◆ Aim of the task ◆
For the entries below, state how many lines include the string "HTML", and write nothing besides that number.

Recorded data
● ● ●

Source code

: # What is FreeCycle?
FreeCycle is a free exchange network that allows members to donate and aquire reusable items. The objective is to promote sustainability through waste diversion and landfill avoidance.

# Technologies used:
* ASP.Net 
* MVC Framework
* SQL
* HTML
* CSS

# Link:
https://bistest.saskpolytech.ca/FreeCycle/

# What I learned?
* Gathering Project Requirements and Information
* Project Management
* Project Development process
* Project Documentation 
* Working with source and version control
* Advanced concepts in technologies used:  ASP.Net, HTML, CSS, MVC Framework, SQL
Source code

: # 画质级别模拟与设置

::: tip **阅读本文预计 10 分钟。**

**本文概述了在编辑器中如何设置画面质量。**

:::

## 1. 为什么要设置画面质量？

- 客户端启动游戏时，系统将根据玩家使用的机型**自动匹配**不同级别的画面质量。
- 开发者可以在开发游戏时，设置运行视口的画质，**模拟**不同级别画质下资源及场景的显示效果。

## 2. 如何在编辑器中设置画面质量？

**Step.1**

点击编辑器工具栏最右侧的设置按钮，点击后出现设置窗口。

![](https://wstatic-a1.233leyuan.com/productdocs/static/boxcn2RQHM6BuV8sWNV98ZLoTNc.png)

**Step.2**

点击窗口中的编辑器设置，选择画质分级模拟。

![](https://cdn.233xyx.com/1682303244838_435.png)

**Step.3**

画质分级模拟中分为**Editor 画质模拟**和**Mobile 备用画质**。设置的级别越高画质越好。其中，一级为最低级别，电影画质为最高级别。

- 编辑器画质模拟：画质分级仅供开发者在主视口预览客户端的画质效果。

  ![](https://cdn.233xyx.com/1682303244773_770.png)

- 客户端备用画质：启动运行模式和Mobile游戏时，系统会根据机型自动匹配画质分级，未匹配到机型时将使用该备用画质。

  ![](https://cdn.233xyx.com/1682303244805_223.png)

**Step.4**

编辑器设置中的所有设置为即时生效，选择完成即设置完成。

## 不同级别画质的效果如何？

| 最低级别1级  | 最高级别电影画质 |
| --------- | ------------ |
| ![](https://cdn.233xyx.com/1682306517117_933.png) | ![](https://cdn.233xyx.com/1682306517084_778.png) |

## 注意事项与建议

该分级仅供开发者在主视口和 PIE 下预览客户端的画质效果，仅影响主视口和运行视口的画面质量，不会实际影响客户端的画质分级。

● ● ●

◆ Task answer ◆
2